EXTRAIT DE PAGE:
-.-.-
Blog d'étude critique et académique du fait maçonnique, complémentaire de la revue du même nom. Envisage la Franc-Maçonnerie comme un univers culturel dont l’étude nécessite d’employer les outils des sciences humaines, de procéder à une nette séparation du réel et du légendaire et de procéder à la prise en compte de ce légendaire comme un fait social et historique.
Benjamin Rathery
Dans Dites-lui que je l’aime de Clémentine Autain (Grasset, Paris, 2019), la narratrice évoque sa mère disparue en 1985 alors qu’elle avait 12 ans. Le livre alterne enquête et reconquête. Long parcours d’enquête sur cette mère si souvent absente. Et histoire d’une tendre reconquête affective.
Tout était radical chez Dominique Laffin : l’alcool, ses relations avec les hommes... jusqu’à ce qu’elle soit retrouvée morte dans sa baignoire une boite de barbituriques en évidence avec un magazine ouvert à la page de la mort de Pascale Ogier. Et sa jeune fille a dû vivre avec cette radicalité : dans l’abandon quand, à 7 ou 8 ans, Clémentine se réveille et se découvre seule dans l’appartement ; dans la honte de voir sa mère ivre ; dans l’angoisse quand, en août 1984 sur l’île d’Andros, sa mère veut enjamber le balcon et se tuer...
-.-.-
MATÉRIEL D'ÉTUDE:
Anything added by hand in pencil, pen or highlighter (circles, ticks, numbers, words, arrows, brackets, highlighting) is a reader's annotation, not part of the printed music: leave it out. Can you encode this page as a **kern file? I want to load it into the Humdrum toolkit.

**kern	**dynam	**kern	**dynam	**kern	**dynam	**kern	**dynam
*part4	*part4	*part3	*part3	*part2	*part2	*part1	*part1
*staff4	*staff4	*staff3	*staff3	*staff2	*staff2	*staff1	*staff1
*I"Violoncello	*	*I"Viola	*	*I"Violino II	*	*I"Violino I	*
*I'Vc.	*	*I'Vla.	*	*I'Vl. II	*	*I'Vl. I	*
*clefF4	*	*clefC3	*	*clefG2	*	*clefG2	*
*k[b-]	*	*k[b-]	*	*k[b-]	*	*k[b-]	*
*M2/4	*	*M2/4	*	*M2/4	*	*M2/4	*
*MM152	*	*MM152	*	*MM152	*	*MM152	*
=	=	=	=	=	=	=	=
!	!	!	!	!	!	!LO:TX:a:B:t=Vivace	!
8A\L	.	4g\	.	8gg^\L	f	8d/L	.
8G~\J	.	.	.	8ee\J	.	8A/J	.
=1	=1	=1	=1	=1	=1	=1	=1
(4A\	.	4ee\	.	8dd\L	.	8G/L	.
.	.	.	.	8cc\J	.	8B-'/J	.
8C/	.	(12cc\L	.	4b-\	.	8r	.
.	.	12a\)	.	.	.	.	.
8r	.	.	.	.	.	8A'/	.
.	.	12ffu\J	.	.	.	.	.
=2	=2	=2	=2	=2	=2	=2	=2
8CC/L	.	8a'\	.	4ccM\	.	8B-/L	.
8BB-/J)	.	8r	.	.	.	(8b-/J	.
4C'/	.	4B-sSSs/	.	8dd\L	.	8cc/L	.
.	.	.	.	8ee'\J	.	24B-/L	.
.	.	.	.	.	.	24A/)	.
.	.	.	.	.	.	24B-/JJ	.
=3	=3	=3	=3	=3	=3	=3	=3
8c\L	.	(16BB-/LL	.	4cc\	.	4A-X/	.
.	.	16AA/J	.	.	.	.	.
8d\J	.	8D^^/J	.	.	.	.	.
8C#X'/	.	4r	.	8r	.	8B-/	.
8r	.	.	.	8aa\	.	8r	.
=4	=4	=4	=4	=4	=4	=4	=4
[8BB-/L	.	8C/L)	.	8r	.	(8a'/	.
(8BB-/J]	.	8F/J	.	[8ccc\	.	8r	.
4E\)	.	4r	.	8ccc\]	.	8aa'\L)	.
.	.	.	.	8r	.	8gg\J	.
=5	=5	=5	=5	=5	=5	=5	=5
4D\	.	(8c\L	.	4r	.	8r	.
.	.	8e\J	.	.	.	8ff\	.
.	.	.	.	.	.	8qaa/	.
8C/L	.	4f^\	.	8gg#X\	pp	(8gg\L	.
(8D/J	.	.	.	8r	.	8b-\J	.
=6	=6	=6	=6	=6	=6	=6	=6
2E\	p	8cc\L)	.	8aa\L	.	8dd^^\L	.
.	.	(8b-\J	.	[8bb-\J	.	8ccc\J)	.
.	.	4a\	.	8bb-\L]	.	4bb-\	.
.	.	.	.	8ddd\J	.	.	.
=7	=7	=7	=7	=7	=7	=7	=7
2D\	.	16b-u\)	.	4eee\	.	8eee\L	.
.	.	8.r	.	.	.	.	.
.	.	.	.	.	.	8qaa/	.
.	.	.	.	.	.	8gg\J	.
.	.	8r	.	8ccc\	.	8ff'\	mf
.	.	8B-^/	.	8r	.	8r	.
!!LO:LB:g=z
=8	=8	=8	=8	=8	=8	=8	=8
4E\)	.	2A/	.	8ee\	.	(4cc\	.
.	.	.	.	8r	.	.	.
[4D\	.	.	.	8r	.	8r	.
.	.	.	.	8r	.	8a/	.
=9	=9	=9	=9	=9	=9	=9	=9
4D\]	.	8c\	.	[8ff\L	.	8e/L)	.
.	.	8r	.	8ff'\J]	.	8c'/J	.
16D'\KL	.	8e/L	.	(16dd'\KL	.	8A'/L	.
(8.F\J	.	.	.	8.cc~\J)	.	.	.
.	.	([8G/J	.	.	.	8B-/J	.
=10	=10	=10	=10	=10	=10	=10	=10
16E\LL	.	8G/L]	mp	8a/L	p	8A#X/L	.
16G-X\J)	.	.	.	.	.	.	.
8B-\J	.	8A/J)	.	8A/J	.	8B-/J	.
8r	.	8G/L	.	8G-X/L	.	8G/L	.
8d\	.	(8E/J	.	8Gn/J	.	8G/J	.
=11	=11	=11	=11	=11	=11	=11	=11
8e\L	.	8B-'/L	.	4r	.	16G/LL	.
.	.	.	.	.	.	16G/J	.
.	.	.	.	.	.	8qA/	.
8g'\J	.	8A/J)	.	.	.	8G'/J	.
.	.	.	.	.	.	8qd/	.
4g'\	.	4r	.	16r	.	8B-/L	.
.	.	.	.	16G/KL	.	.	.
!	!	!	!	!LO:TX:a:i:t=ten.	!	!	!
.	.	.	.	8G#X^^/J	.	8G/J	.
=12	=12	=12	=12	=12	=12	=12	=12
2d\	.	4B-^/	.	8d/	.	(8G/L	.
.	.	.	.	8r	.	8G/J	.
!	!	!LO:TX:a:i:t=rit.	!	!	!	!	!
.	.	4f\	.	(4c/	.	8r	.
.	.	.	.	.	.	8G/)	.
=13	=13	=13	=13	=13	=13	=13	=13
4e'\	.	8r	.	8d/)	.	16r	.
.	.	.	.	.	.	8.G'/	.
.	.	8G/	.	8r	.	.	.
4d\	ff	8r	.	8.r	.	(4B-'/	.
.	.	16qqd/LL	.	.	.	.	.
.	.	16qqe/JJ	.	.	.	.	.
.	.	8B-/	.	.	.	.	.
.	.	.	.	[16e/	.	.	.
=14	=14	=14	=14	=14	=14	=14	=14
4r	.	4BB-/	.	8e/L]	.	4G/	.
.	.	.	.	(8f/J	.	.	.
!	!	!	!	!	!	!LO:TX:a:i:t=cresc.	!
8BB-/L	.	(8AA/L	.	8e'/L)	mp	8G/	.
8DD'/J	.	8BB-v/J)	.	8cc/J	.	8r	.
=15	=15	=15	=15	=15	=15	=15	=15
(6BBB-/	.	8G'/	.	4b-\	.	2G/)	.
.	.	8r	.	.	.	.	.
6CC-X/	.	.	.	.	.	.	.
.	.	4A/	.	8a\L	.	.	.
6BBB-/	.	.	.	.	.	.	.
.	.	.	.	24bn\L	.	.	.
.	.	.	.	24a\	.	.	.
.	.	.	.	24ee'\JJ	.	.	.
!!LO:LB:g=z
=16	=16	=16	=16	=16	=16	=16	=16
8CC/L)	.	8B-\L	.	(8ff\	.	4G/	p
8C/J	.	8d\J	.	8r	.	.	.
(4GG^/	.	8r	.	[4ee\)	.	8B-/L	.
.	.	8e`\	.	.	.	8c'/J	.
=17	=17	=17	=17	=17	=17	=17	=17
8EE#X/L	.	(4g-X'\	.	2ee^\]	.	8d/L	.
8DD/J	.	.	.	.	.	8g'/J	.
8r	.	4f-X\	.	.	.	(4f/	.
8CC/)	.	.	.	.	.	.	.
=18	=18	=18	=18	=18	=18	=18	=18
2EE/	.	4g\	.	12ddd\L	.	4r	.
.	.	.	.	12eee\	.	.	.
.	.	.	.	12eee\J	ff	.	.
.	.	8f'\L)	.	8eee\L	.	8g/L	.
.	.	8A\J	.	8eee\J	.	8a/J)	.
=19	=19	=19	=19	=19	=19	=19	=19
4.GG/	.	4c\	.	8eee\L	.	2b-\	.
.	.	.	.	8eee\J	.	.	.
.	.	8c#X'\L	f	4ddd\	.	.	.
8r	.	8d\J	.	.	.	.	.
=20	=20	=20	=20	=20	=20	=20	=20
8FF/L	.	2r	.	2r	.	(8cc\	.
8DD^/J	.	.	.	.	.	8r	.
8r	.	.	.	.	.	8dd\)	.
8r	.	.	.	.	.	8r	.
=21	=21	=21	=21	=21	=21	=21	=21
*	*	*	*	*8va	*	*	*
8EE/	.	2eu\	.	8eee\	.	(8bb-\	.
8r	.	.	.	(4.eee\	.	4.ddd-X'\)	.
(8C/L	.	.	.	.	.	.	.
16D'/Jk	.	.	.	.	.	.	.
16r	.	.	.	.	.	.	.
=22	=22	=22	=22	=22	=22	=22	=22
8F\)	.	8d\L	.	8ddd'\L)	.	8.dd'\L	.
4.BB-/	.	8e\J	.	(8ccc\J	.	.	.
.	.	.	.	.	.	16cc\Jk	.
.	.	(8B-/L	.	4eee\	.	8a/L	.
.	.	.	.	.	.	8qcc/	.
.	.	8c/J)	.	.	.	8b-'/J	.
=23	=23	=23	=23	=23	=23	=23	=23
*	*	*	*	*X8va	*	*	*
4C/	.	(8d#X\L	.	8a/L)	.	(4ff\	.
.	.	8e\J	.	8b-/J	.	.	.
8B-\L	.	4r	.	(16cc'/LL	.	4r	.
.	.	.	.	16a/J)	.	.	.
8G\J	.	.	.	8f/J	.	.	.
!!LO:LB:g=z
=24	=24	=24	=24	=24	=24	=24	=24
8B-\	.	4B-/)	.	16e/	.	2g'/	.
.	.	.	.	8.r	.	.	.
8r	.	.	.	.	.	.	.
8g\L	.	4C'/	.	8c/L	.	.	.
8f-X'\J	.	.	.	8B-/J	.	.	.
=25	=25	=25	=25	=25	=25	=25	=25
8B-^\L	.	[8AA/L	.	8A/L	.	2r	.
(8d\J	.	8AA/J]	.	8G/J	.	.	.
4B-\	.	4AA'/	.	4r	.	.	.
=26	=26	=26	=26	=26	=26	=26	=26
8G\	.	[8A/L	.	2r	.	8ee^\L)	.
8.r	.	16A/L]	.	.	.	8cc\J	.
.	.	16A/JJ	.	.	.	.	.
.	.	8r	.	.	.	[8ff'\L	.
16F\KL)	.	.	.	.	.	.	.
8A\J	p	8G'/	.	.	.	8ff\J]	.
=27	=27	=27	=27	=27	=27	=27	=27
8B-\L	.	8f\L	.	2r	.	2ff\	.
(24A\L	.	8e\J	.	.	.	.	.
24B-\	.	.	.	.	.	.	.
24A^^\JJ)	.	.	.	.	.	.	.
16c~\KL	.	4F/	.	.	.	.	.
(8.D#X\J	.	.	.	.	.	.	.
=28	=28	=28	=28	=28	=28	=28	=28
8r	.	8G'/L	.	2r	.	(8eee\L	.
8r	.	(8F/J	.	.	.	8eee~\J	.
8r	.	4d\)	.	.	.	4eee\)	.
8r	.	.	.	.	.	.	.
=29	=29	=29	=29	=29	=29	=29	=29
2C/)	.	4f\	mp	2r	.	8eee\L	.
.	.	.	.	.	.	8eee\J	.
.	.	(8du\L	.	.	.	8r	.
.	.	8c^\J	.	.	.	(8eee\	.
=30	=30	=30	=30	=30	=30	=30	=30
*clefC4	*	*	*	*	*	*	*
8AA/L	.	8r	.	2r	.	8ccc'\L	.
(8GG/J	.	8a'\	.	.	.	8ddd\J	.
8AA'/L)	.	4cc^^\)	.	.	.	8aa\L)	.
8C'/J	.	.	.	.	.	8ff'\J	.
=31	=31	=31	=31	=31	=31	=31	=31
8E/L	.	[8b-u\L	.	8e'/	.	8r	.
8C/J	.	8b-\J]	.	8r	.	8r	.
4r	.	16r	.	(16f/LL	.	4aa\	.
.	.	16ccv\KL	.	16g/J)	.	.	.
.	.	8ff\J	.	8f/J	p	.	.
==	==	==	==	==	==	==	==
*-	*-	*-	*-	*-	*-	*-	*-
-.-.-
CONSIGNES DE L'EXERCICE:
a - Dans l'extrait de page, reformulez sous forme de liste le paragraphe qui commence par « Dans Dites-lui que je l’aime », s'il vous plaît, en conservant ses faits principaux.
b - Recopiez fidèlement, dans l'extrait de page, le passage qui commence par les mots où figure « Benjamin Rathery » et se termine par « et se tuer... ».
c - Écrivez la suite de la recension de Dites-lui que je l’aime dans l'extrait de page, à partir de sa dernière phrase.

RÉPONSES PAR TÂCHE:
a -
- Livre : Dites-lui que je l’aime, de Clémentine Autain (Grasset, Paris, 2019).
- La narratrice y évoque sa mère, disparue en 1985 alors qu’elle avait 12 ans.
- Le livre alterne deux mouvements : une longue enquête sur cette mère si souvent absente, et le récit d’une tendre reconquête affective.

b -
Benjamin Rathery
Dans Dites-lui que je l’aime de Clémentine Autain (Grasset, Paris, 2019), la narratrice évoque sa mère disparue en 1985 alors qu’elle avait 12 ans. Le livre alterne enquête et reconquête. Long parcours d’enquête sur cette mère si souvent absente. Et histoire d’une tendre reconquête affective.
Tout était radical chez Dominique Laffin : l’alcool, ses relations avec les hommes... jusqu’à ce qu’elle soit retrouvée morte dans sa baignoire une boite de barbituriques en évidence avec un magazine ouvert à la page de la mort de Pascale Ogier. Et sa jeune fille a dû vivre avec cette radicalité : dans l’abandon quand, à 7 ou 8 ans, Clémentine se réveille et se découvre seule dans l’appartement ; dans la honte de voir sa mère ivre ; dans l’angoisse quand, en août 1984 sur l’île d’Andros, sa mère veut enjamber le balcon et se tuer...

c -
Pourtant la narratrice va apprendre à apprécier la radicalité de sa mère surtout quand elle se traduit par un engagement militant féministe provoquant la reconnaissance d’une dette : « Nous vous devons le coup d’essai. Et je te dois le goût de la liberté. » En classant des papiers abandonnés depuis longtemps dans une « malle verte », elle découvre enfin ses films et surtout Dites-lui que je l’aime de Claude Miller : « Cette facette audacieuse jusqu’à l’insolence, joyeusement culottée, si tu savais comme je l’aime. » Dès lors, « tout fonctionne comme si l’émotion et l’admiration n’étaient plus interdites » pour cette mère partie sans un mot.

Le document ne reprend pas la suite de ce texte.